I went for my wallet, which had, I knew, seven dollars in it. Who keeps—as the saying goes—cash on them anymore? There was a pause in the aggression. The white guy brought the gun down away from my throat. Like animals, we stunk up the place with our desperation. Everything’s a lifestyle, and theirs was an awful one: lots of shuffles across busy winter streets, I imagined, as they held up traffic with their pride. A score is a score though, no matter the type, and everybody works for a living. We are all tired.

“Seven fuckin’ dollars!” the white guy said.

The elevator made its final, terrified lurch into the lobby.
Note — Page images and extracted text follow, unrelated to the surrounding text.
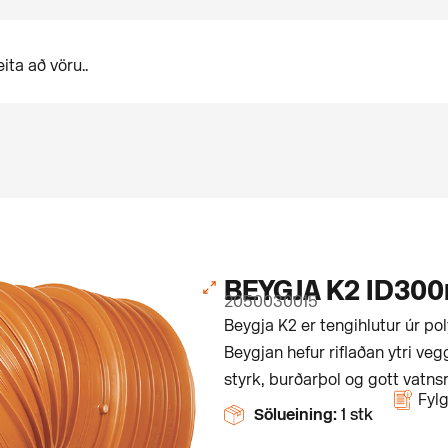
BEYGJA K2 ID300
2050030015
Beygja K2 er tengihlutur úr pol
Beygjan hefur riflaðan ytri veg
styrk, burðarþol og gott vatnsr
Fylg
Sölueining:
1 stk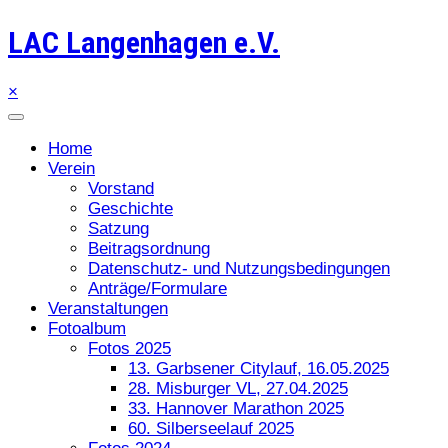
LAC Langenhagen e.V.
×
Home
Verein
Vorstand
Geschichte
Satzung
Beitragsordnung
Datenschutz- und Nutzungsbedingungen
Anträge/Formulare
Veranstaltungen
Fotoalbum
Fotos 2025
13. Garbsener Citylauf, 16.05.2025
28. Misburger VL, 27.04.2025
33. Hannover Marathon 2025
60. Silberseelauf 2025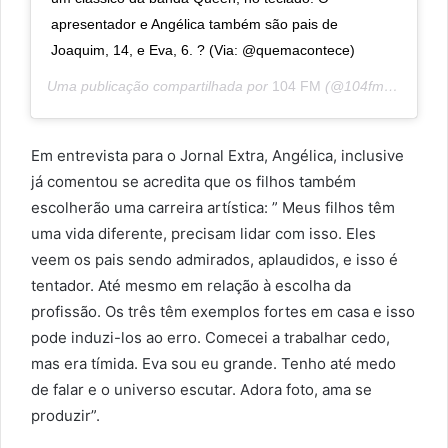
apresentador e Angélica também são pais de
Joaquim, 14, e Eva, 6. ? (Via: @quemacontece)
Uma publicação compartilhada por
104 FM
(@104fm) em
2 de
Em entrevista para o Jornal Extra, Angélica, inclusive
já comentou se acredita que os filhos também
escolherão uma carreira artística: ” Meus filhos têm
uma vida diferente, precisam lidar com isso. Eles
veem os pais sendo admirados, aplaudidos, e isso é
tentador. Até mesmo em relação à escolha da
profissão. Os três têm exemplos fortes em casa e isso
pode induzi-los ao erro. Comecei a trabalhar cedo,
mas era tímida. Eva sou eu grande. Tenho até medo
de falar e o universo escutar. Adora foto, ama se
produzir”.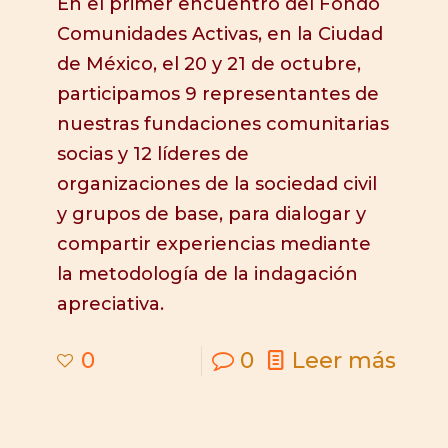
En el primer encuentro del Fondo
Comunidades Activas, en la Ciudad
de México, el 20 y 21 de octubre,
participamos 9 representantes de
nuestras fundaciones comunitarias
socias y 12 líderes de
organizaciones de la sociedad civil
y grupos de base, para dialogar y
compartir experiencias mediante
la metodología de la indagación
apreciativa.
0
0
Leer más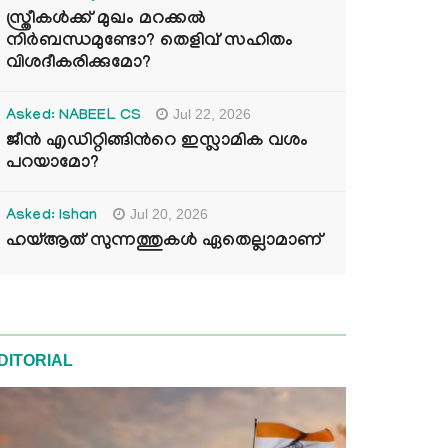
സ്ത്രീകൾക്ക് മുഖം മറക്കൽ
നിർബന്ധമുണ്ടോ? തെളിവ് സഹിതം
വിശദീകരിക്കുമോ?
Jul 22, 2026
Asked: NABEEL CS
ജീൻ എഡിറ്റിങ്ങിന്‍റെ ഇസ്ലാമിക വശം
പറയാമോ?
Jul 20, 2026
Asked: Ishan
ഹയ്ആത് സുന്നത്തുകൾ ഏതെല്ലാമാണ്
DITORIAL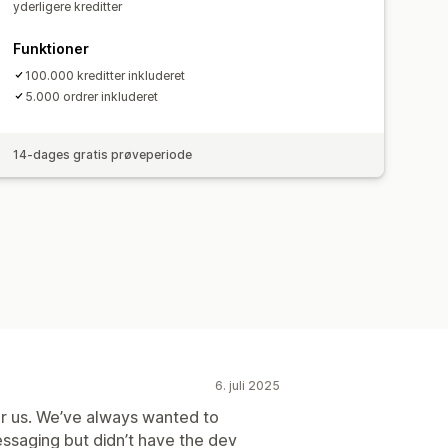
yderligere kreditter
Funktioner
100.000 kreditter inkluderet
5.000 ordrer inkluderet
14-dages gratis prøveperiode
6. juli 2025
r us. We’ve always wanted to
ssaging but didn’t have the dev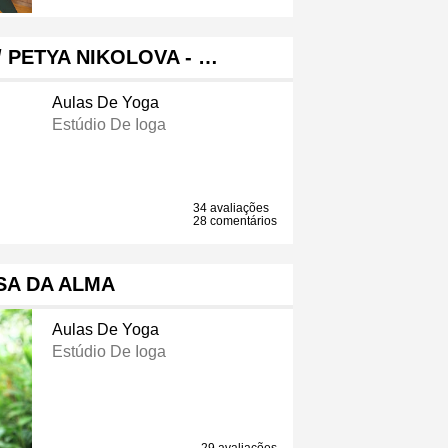
 PETYA NIKOLOVA - …
Aulas De Yoga
Estúdio De Ioga
34 avaliações
28 comentários
SA DA ALMA
Aulas De Yoga
Estúdio De Ioga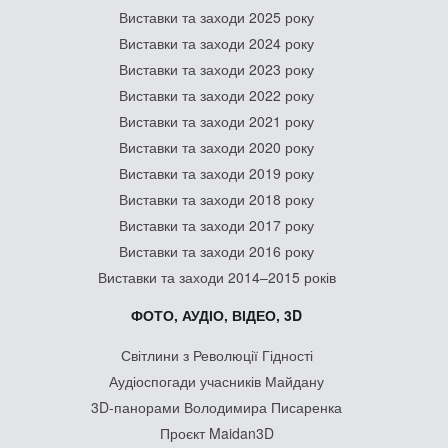
Виставки та заходи 2025 року
Виставки та заходи 2024 року
Виставки та заходи 2023 року
Виставки та заходи 2022 року
Виставки та заходи 2021 року
Виставки та заходи 2020 року
Виставки та заходи 2019 року
Виставки та заходи 2018 року
Виставки та заходи 2017 року
Виставки та заходи 2016 року
Виставки та заходи 2014–2015 років
ФОТО, АУДІО, ВІДЕО, 3D
Світлини з Революції Гідності
Аудіоспогади учасників Майдану
3D-панорами Володимира Писаренка
Проєкт Maidan3D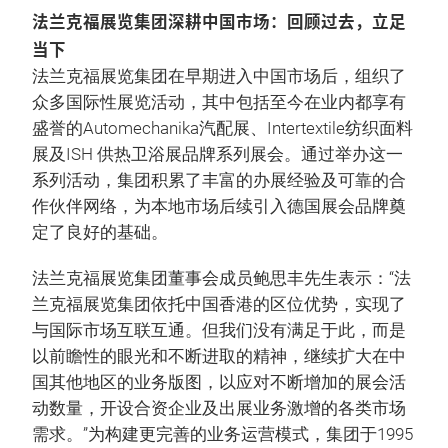
法兰克福展览集团深耕中国市场：回顾过去，立足
当下
法兰克福展览集团在早期进入中国市场后，组织了
众多国际性展览活动，其中包括至今在业内都享有
盛誉的Automechanika汽配展、Intertextile纺织面料
展­­­­­­及ISH 供热卫浴展品牌系列展会。通过举办这一
系列活动，集团积累了丰富的办展经验及可靠的合
作伙伴网络，为本地市场后续引入德国展会品牌奠
定了良好的基础。
法兰克福展览集团董事会成员鲍思丰先生表示：“法
兰克福展览集团依托中国香港的区位优势，实现了
与国际市场互联互通。但我们没有满足于此，而是
以前瞻性的眼光和不断进取的精神，继续扩大在中
国其他地区的业务版图，以应对不断增加的展会活
动数量，开设合资企业及出展业务激增的各类市场
需求。”为构建更完善的业务运营模式，集团于1995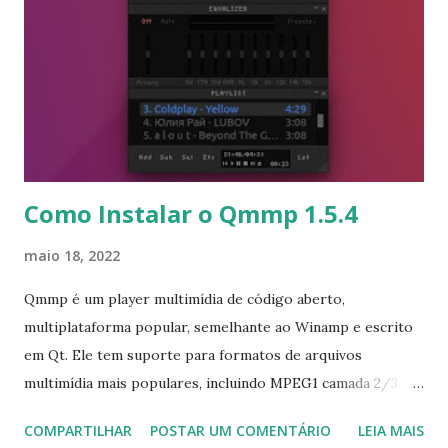
atualizadas. -time Linux kernel test suite - rteval - recebeu
a capacidade de especificar um valor limite em
microssegundos. Os nomes das opções nos binários do
Samba foram padronizados para fornecer uma interface de
usuário mais consistente. As mudanças também satisfarão
as pessoas que trabalham com aprendizado profundo e
redes neurais profundas - ...
Como Instalar o Qmmp 1.5.4
maio 18, 2022
Qmmp é um player multimídia de código aberto,
multiplataforma popular, semelhante ao Winamp e escrito
em Qt. Ele tem suporte para formatos de arquivos
multimídia mais populares, incluindo MPEG1 camada 2/3,
Ogg Vorbis, Ogg Opus, Native FLAC / Ogg FLAC,
COMPARTILHAR
POSTAR UM COMENTÁRIO
LEIA MAIS
Musepack, WavePack, WMA, Midi. A última versão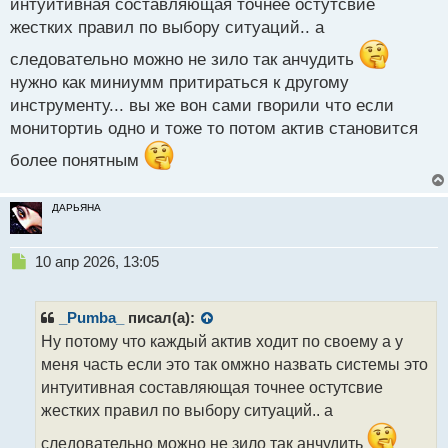
интуитивная составляющая точнее остутсвие
жестких правил по выбору ситуаций.. а
следовательно можно не зило так анчудить
нужно как миниумм притираться к другому
инструменту... вы же вон сами гворили что если
монитортиь одно и тоже то потом актив становится
более понятным
ДАРЬЯНА
Н
10 апр 2026, 13:05
е
п
р
_Pumba_
писал(а):
о
Ну потому что каждый актив ходит по своему а у
ч
меня часть если это так омжно назвать системы это
и
т
интуитивная составляющая точнее остутсвие
а
жестких правил по выбору ситуаций.. а
н
н
следовательно можно не зило так анчудить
“What we ‘sposed—” the black guy said. “What the—”

“ATM,” I managed to say.

“Auntie Em?” the black guy asked.

“ATM.”

“Oh,” the black guy said. “No time, you Wizard of Oz mother—”

“Credits cards,” the white guy said.  “He’s got ‘em.”

“He’ll cancel ‘em.”

“Naw, he won’t,” the white guy said. As we looked at one another, I recognized him. I’d seen his kind before, noticed him seated across from me in boardrooms and train cars. I’d spotted his sort at parties. We’d maybe waited at the bar beside each other and not said a word, turned around and walked toward our similar destinations, self-loathing burned into our hearts at the sight of ourselves.
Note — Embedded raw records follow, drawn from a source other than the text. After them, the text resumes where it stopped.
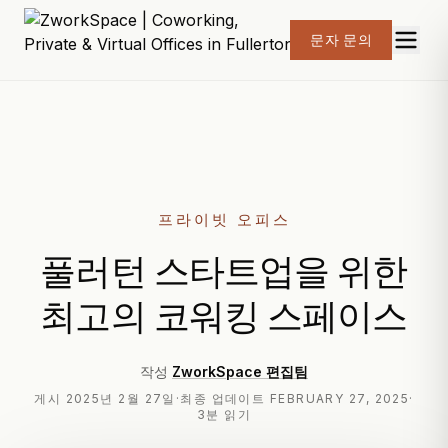
문자 문의
프라이빗 오피스
풀러턴 스타트업을 위한
최고의 코워킹 스페이스
작성
ZworkSpace 편집팀
게시
2025년 2월 27일
·
최종 업데이트
FEBRUARY 27, 2025
·
3분 읽기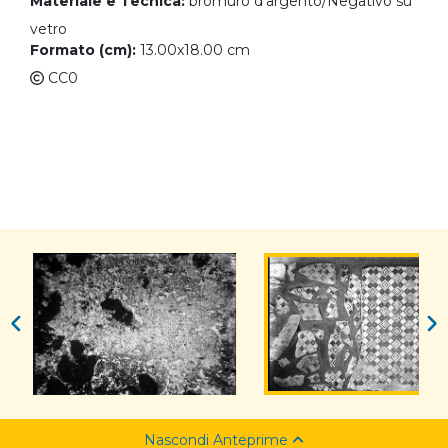
Materiale e Tecnica:
bromuro d'argento/Negativo su
vetro
Formato (cm):
13.00x18.00 cm
CC0
Nascondi Anteprime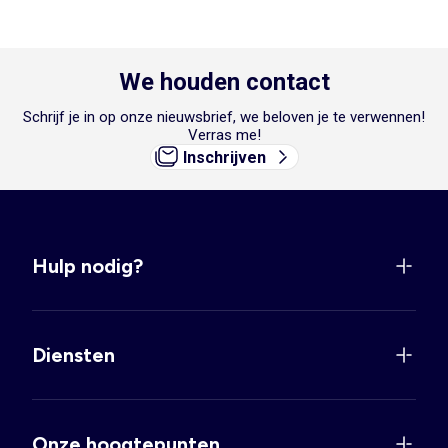
We houden contact
Schrijf je in op onze nieuwsbrief, we beloven je te verwennen!
Verras me!
Inschrijven
Hulp nodig?
Diensten
Onze hoogtepunten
He raised the gun, stared at me coolly, and shot me in the chest three times.

There is the feel of heat, in case anyone wants to know. It is total pain, and, later, infection. Blood rushes from the holes.

I fell back and slid to the floor. I felt the men—and this was like it wasn’t my body—search through my bloody clothes. The elevator door opened, and they were gone. Out on the gray floor of the lobby, I saw that one of them, in their rush, had dropped my phone.
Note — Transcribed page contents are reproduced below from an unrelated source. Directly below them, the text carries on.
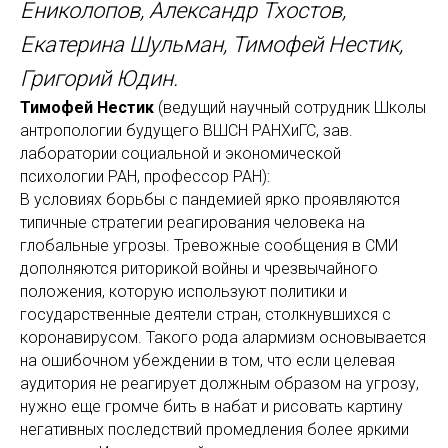
Ениколопов, Александр Тхостов,
Екатерина Шульман, Тимофей Нестик,
Григорий Юдин.
Тимофей Нестик
(ведущий научный сотрудник Школы
антропологии будущего ВШСН РАНХиГС, зав.
лаборатории социальной и экономической
психологии РАН, профессор РАН):
В условиях борьбы с пандемией ярко проявляются
типичные стратегии реагирования человека на
глобальные угрозы. Тревожные сообщения в СМИ
дополняются риторикой войны и чрезвычайного
положения, которую используют политики и
государственные деятели стран, столкнувшихся с
коронавирусом. Такого рода алармизм основывается
на ошибочном убеждении в том, что если целевая
аудитория не реагирует должным образом на угрозу,
нужно еще громче бить в набат и рисовать картину
негативных последствий промедления более яркими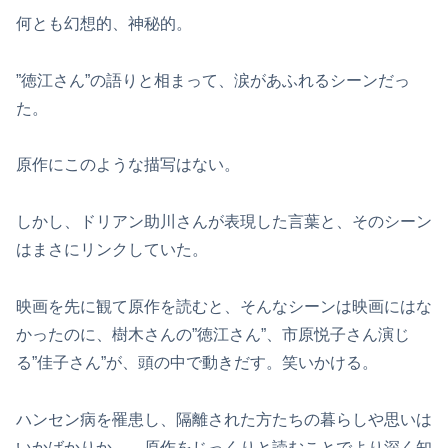
何とも幻想的、神秘的。
”徳江さん”の語りと相まって、涙があふれるシーンだっ
た。
原作にこのような描写はない。
しかし、ドリアン助川さんが表現した言葉と、そのシーン
はまさにリンクしていた。
映画を先に観て原作を読むと、そんなシーンは映画にはな
かったのに、樹木さんの”徳江さん”、市原悦子さん演じ
る”佳子さん”が、頭の中で動きだす。笑いかける。
ハンセン病を罹患し、隔離された方たちの暮らしや思いは
いかばかりか…。原作をじっくりと読むことでより深く知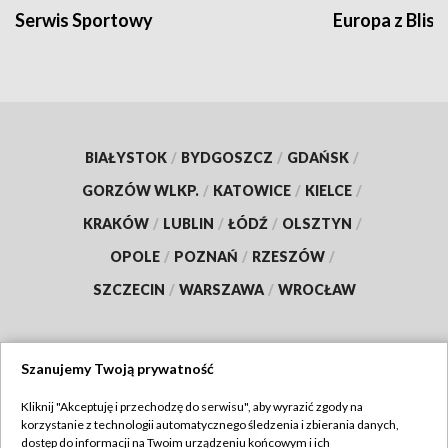
Serwis Sportowy
Europa z Blisk
BIAŁYSTOK
/
BYDGOSZCZ
/
GDAŃSK
/
GORZÓW WLKP.
/
KATOWICE
/
KIELCE
/
KRAKÓW
/
LUBLIN
/
ŁÓDŹ
/
OLSZTYN
/
OPOLE
/
POZNAŃ
/
RZESZÓW
/
SZCZECIN
/
WARSZAWA
/
WROCŁAW
Szanujemy Twoją prywatność
Dołącz do nas:
Kliknij "Akceptuję i przechodzę do serwisu", aby wyrazić zgody na
korzystanie z technologii automatycznego śledzenia i zbierania danych,
TVP
dostęp do informacji na Twoim urządzeniu końcowym i ich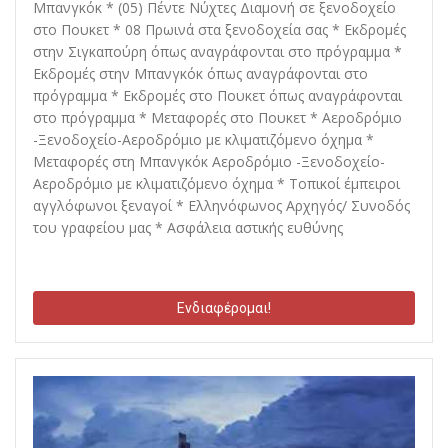
Μπανγκόκ * (05) Πέντε Νύχτες Διαμονή σε ξενοδοχείο
στο Πουκετ * 08 Πρωινά στα ξενοδοχεία σας * Εκδρομές
στην Σιγκαπούρη όπως αναγράφονται στο πρόγραμμα *
Εκδρομές στην Μπανγκόκ όπως αναγράφονται στο
πρόγραμμα * Εκδρομές στο Πουκετ όπως αναγράφονται
στο πρόγραμμα * Μεταφορές στο Πουκετ * Αεροδρόμιο
-Ξενοδοχείο-Αεροδρόμιο με κλιματιζόμενο όχημα *
Μεταφορές στη Μπανγκόκ Αεροδρόμιο -Ξενοδοχείο-
Αεροδρόμιο με κλιματιζόμενο όχημα * Τοπικοί έμπειροι
αγγλόφωνοι ξεναγοί * Ελληνόφωνος Αρχηγός/ Συνοδός
του γραφείου μας * Ασφάλεια αστικής ευθύνης
Ενδιαφέρομαι!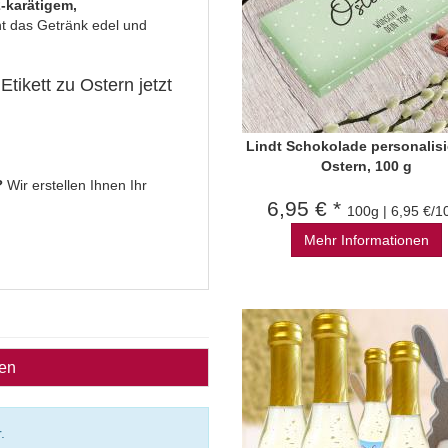
-karätigem,
t das Getränk edel und
tikett zu Ostern jetzt
Lindt Schokolade personalisie
Ostern, 100 g
?
Wir erstellen Ihnen Ihr
6,95 € *
100g | 6,95 €/1
Mehr Informationen
ben
.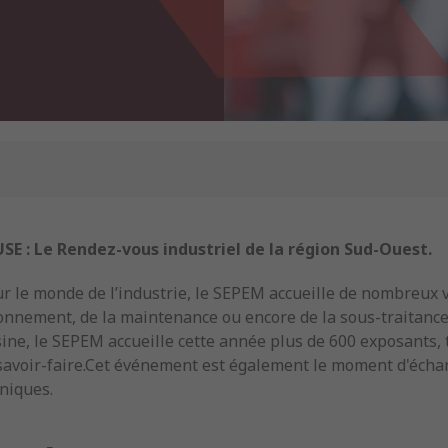
 : Le Rendez-vous industriel de la région Sud-Ouest.
 le monde de l’industrie, le SEPEM accueille de nombreux vi
ironnement, de la maintenance ou encore de la sous-traitance
ne, le SEPEM accueille cette année plus de 600 exposants, t
 savoir-faire.Cet événement est également le moment d'écha
hniques.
I was only able to pull myself forward. I didn’t know if I was breathing. I was sure I might be dead. I did not contemplate. I did not think: life’s the meanest joke. I pushed myself into the floor—“pressure, pressure,” I thought—and reached for what wasn’t there.

One of the girls had my phone. They were the ones from the game upstairs, and they held each other—not like friends or cousins will—but like sisters. I saw them as if each of their bodies were one and the same. The older one’s lips went tight. You could see her staring at the future and deciding to be strong. I looked at them, but didn’t speak. I couldn’t. They didn’t speak either. The lobby dimmed around me like at intermission. I managed a hand, and lifted it from the floor. As if I held a weapon, they stepped away. They were afraid of me, and I wanted to say no, and don’t be afraid, and help, please help me—but the words wouldn’t come. The phone was right there in the young one’s hand, but I couldn’t ask for it. All I could do was keep my fingers twitching in the air, and pray the sisters understood they were my last, and only hope. I saw myself reflected in their eyes. It was them and only them. There would be no other. They had the thing I’d come all this way for.